The supermarkets are more separatist. Wealthier people will shop at the State Department Store, or stores like Good Price, that offer Western goods. Middle class people who live in central UB will shop at Dalai Eej, a more local supermarket that still stocks brands like Crest. The further you get from the center of town, the cheaper goods in the supermarkets are. Poorer people will shop at outdoor markets like the one next to the train station where all the goods from China come in. Here there are large shipping crates that operate as wholesale stores, with one filled with potatoes and the next with onions. Outside, women will sell kilos of rice that they take from large 50 kilo bags.

Then there is housing.

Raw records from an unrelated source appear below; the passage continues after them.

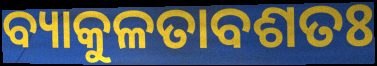
ବ୍ୟାକୁଳତାବଶତଃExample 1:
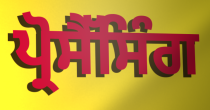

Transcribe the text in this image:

ਪ੍ਰੋਸੈੱਸਿੰਗ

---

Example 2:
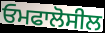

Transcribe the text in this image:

ਓਮਫਾਲੋਸੀਲ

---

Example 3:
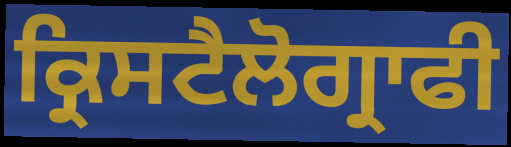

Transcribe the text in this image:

ਕ੍ਰਿਸਟੈਲੋਗ੍ਰਾਫੀ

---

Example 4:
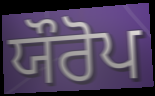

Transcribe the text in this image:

ਯੌਰੋਪ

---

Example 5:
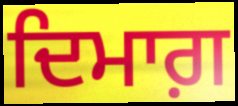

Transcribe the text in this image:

ਦਿਮਾਗ਼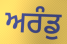
ਅਰੰਡੁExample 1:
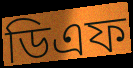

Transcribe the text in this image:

ডিএফ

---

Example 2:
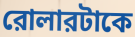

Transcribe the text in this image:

রোলারটাকে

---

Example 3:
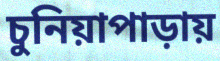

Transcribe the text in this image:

চুনিয়াপাড়ায়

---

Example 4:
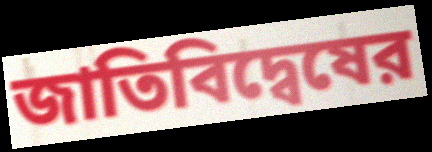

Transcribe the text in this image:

জাতিবিদ্বেষের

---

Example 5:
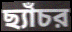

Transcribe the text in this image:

ছ্যাঁচরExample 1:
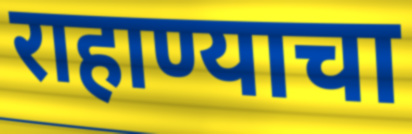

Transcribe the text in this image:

राहाण्याचा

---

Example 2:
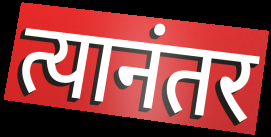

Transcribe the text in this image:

त्यानंतर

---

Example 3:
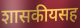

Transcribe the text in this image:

शासकीयसह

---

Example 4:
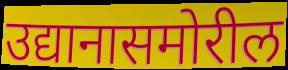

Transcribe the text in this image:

उद्यानासमोरील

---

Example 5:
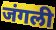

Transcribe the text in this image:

जंगलीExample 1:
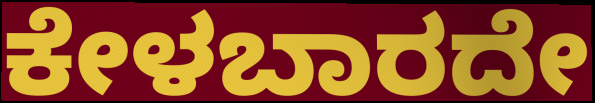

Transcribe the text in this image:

ಕೇಳಬಾರದೇ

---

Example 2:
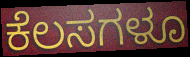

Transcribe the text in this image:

ಕೆಲಸಗಳೂ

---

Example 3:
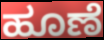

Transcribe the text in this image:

ಹೂಣೆ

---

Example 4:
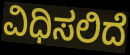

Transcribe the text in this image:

ವಿಧಿಸಲಿದೆ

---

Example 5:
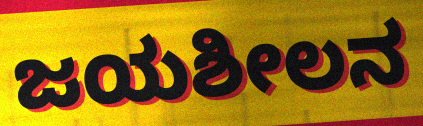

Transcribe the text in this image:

ಜಯಶೀಲನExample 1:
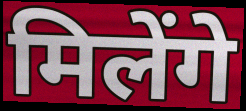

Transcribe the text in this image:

मिलेंगे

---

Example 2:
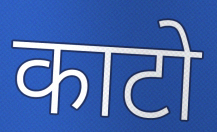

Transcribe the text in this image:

काटो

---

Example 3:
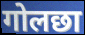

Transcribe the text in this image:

गोलछा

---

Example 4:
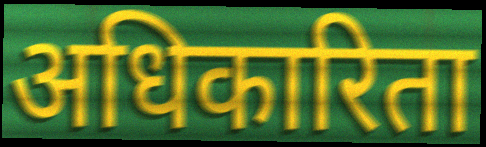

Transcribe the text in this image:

अधिकारिता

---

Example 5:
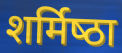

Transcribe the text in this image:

शर्मिष्‍ठाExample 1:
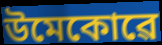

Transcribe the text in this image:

উমেকোৱে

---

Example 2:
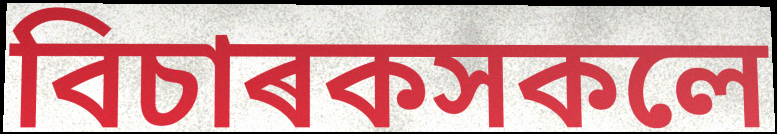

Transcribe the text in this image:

বিচাৰকসকলে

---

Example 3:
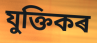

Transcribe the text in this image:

যুক্তিকৰ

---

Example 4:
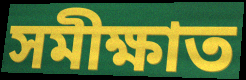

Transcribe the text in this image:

সমীক্ষাত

The well-paid Americans live in places like the Star Apartments, which are rentals. Many of the wealthy Mongolians are choosing to live in places like Japan Town, which are the newly-built gated communities. These houses are often located just across Peace Bridge on the other side of the river. They are totally anomalous McMansions with turrets and big windows that look out on other McMansions. They are packed incredibly tightly, and have no land whatsoever. They start at $250,000.

A lot of people, myself included, live in the Soviet apartment buildings that take up much of central UB. They are huge monstrosities that tend to be longer than they are tall, so they look like 20-story apartment buildings resting on their sides. Government officials that aren’t corrupt will live here, as will NGO workers and store owners.

As you get further out of the center of town, just past the Ring Road that circles the city, the shanty towns begin. The structures here are small make-shift houses with small dirt lawns. Some of them appear to have plumbing, others do not. These go on for a long time. They are tacked alongside windy roads, none of which are paved. Teachers at the universities may live in them, or large families just in from the countryside.

Beyond the shanty towns are the ger towns. These are where the truly poor live. Like in the shanty towns, the gers are placed on small lots next to thousands of other small lots. There is no indoor plumbing. Mangy dogs wander the streets and it’s not a safe area to walk around in at night, even for Mongolians.

Past the ger towns, the city disappears, instantaneously becoming countryside. Here, particularly upriver, wealthier Mongolians build their summer homes, or their regular houses, where they can have land and river views or mountain habitats.

Oh, and for those of you keeping track: it's snowed already in parts of Mongolia and it hit zero celsius here in Ulaanbaatur on Saturday night.